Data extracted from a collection
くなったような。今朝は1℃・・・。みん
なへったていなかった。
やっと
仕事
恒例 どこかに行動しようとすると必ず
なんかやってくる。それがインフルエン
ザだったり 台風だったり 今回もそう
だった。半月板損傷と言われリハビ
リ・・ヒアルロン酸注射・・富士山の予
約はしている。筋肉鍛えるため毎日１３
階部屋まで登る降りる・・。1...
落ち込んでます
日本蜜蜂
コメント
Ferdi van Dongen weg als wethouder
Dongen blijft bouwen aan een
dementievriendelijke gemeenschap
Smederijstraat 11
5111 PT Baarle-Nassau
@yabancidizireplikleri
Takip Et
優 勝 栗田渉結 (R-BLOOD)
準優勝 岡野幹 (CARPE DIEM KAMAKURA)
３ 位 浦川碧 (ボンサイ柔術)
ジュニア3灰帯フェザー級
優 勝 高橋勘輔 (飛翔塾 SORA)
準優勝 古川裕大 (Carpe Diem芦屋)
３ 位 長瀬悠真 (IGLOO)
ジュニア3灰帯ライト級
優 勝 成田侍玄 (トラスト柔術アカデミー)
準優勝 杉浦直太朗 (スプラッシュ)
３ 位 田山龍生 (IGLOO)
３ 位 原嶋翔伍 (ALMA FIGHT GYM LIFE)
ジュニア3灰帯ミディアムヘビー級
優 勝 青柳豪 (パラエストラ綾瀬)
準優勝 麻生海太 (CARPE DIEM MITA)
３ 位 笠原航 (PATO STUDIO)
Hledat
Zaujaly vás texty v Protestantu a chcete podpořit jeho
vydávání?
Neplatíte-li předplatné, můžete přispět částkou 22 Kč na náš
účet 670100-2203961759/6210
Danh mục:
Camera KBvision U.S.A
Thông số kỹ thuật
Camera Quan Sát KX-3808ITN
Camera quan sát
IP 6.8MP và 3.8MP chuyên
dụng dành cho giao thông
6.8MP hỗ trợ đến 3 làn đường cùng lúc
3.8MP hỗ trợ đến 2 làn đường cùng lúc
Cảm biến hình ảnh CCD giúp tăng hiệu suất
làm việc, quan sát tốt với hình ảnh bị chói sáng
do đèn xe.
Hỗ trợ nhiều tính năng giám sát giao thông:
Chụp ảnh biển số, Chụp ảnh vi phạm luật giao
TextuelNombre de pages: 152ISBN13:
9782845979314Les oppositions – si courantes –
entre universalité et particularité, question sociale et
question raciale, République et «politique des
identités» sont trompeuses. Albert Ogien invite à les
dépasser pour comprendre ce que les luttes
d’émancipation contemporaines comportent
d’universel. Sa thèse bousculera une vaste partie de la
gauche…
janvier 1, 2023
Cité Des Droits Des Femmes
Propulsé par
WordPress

■ **Your objective**
Every record above needs to be repeated word for word.

■ **Answer area**
くなったような。今朝は1℃・・・。みん
なへったていなかった。
やっと
仕事
恒例 どこかに行動しようとすると必ず
なんかやってくる。それがインフルエン
ザだったり 台風だったり 今回もそう
だった。半月板損傷と言われリハビ
リ・・ヒアルロン酸注射・・富士山の予
約はしている。筋肉鍛えるため毎日１３
階部屋まで登る降りる・・。1...
落ち込んでます
日本蜜蜂
コメント
Ferdi van Dongen weg als wethouder
Dongen blijft bouwen aan een
dementievriendelijke gemeenschap
Smederijstraat 11
5111 PT Baarle-Nassau
@yabancidizireplikleri
Takip Et
優 勝 栗田渉結 (R-BLOOD)
準優勝 岡野幹 (CARPE DIEM KAMAKURA)
３ 位 浦川碧 (ボンサイ柔術)
ジュニア3灰帯フェザー級
優 勝 高橋勘輔 (飛翔塾 SORA)
準優勝 古川裕大 (Carpe Diem芦屋)
３ 位 長瀬悠真 (IGLOO)
ジュニア3灰帯ライト級
優 勝 成田侍玄 (トラスト柔術アカデミー)
準優勝 杉浦直太朗 (スプラッシュ)
３ 位 田山龍生 (IGLOO)
３ 位 原嶋翔伍 (ALMA FIGHT GYM LIFE)
ジュニア3灰帯ミディアムヘビー級
優 勝 青柳豪 (パラエストラ綾瀬)
準優勝 麻生海太 (CARPE DIEM MITA)
３ 位 笠原航 (PATO STUDIO)
Hledat
Zaujaly vás texty v Protestantu a chcete podpořit jeho
vydávání?
Neplatíte-li předplatné, můžete přispět částkou 22 Kč na náš
účet 670100-2203961759/6210
Danh mục:
Camera KBvision U.S.A
Thông số kỹ thuật
Camera Quan Sát KX-3808ITN
Camera quan sát
IP 6.8MP và 3.8MP chuyên
dụng dành cho giao thông
6.8MP hỗ trợ đến 3 làn đường cùng lúc
3.8MP hỗ trợ đến 2 làn đường cùng lúc
Cảm biến hình ảnh CCD giúp tăng hiệu suất
làm việc, quan sát tốt với hình ảnh bị chói sáng
do đèn xe.
Hỗ trợ nhiều tính năng giám sát giao thông:
Chụp ảnh biển số, Chụp ảnh vi phạm luật giao
TextuelNombre de pages: 152ISBN13:
9782845979314Les oppositions – si courantes –
entre universalité et particularité, question sociale et
question raciale, République et «politique des
identités» sont trompeuses. Albert Ogien invite à les
dépasser pour comprendre ce que les luttes
d’émancipation contemporaines comportent
d’universel. Sa thèse bousculera une vaste partie de la
gauche…
janvier 1, 2023
Cité Des Droits Des Femmes
Propulsé par
WordPress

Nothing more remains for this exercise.